* Exercise instructions:
Write out the whole listing, matching it exactly.

>>

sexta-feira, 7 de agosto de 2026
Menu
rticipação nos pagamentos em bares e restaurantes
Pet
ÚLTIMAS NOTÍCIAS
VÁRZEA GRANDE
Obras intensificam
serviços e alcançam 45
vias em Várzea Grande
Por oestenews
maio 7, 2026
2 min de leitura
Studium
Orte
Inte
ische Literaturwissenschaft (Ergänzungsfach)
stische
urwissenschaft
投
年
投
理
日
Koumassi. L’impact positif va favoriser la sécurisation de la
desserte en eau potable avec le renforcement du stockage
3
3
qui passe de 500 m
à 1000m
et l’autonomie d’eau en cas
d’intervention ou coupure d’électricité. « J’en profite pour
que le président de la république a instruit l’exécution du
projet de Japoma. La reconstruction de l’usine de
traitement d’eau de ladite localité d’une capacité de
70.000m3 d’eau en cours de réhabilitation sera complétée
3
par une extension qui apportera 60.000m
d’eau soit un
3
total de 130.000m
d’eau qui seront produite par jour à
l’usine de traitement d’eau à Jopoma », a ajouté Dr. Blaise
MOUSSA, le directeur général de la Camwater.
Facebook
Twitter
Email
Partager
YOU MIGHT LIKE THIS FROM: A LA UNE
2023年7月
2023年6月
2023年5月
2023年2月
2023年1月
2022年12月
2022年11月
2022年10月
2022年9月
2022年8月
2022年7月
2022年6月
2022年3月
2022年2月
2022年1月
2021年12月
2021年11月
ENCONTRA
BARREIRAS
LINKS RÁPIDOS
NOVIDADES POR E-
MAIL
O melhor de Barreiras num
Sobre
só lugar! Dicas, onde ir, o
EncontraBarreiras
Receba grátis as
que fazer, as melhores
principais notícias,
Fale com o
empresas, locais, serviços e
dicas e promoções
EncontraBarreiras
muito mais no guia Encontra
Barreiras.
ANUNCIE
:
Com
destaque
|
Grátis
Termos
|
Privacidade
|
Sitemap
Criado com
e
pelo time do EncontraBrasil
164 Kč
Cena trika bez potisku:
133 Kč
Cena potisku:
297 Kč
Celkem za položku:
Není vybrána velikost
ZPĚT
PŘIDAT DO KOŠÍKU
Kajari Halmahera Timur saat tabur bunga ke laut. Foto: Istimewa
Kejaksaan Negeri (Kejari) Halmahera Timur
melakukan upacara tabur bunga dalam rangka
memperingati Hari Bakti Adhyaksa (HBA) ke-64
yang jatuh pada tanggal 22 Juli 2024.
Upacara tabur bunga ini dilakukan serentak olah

<<

* Expected answer:
sexta-feira, 7 de agosto de 2026
Menu
rticipação nos pagamentos em bares e restaurantes
Pet
ÚLTIMAS NOTÍCIAS
VÁRZEA GRANDE
Obras intensificam
serviços e alcançam 45
vias em Várzea Grande
Por oestenews
maio 7, 2026
2 min de leitura
Studium
Orte
Inte
ische Literaturwissenschaft (Ergänzungsfach)
stische
urwissenschaft
投
年
投
理
日
Koumassi. L’impact positif va favoriser la sécurisation de la
desserte en eau potable avec le renforcement du stockage
3
3
qui passe de 500 m
à 1000m
et l’autonomie d’eau en cas
d’intervention ou coupure d’électricité. « J’en profite pour
que le président de la république a instruit l’exécution du
projet de Japoma. La reconstruction de l’usine de
traitement d’eau de ladite localité d’une capacité de
70.000m3 d’eau en cours de réhabilitation sera complétée
3
par une extension qui apportera 60.000m
d’eau soit un
3
total de 130.000m
d’eau qui seront produite par jour à
l’usine de traitement d’eau à Jopoma », a ajouté Dr. Blaise
MOUSSA, le directeur général de la Camwater.
Facebook
Twitter
Email
Partager
YOU MIGHT LIKE THIS FROM: A LA UNE
2023年7月
2023年6月
2023年5月
2023年2月
2023年1月
2022年12月
2022年11月
2022年10月
2022年9月
2022年8月
2022年7月
2022年6月
2022年3月
2022年2月
2022年1月
2021年12月
2021年11月
ENCONTRA
BARREIRAS
LINKS RÁPIDOS
NOVIDADES POR E-
MAIL
O melhor de Barreiras num
Sobre
só lugar! Dicas, onde ir, o
EncontraBarreiras
Receba grátis as
que fazer, as melhores
principais notícias,
Fale com o
empresas, locais, serviços e
dicas e promoções
EncontraBarreiras
muito mais no guia Encontra
Barreiras.
ANUNCIE
:
Com
destaque
|
Grátis
Termos
|
Privacidade
|
Sitemap
Criado com
e
pelo time do EncontraBrasil
164 Kč
Cena trika bez potisku:
133 Kč
Cena potisku:
297 Kč
Celkem za položku:
Není vybrána velikost
ZPĚT
PŘIDAT DO KOŠÍKU
Kajari Halmahera Timur saat tabur bunga ke laut. Foto: Istimewa
Kejaksaan Negeri (Kejari) Halmahera Timur
melakukan upacara tabur bunga dalam rangka
memperingati Hari Bakti Adhyaksa (HBA) ke-64
yang jatuh pada tanggal 22 Juli 2024.
Upacara tabur bunga ini dilakukan serentak olah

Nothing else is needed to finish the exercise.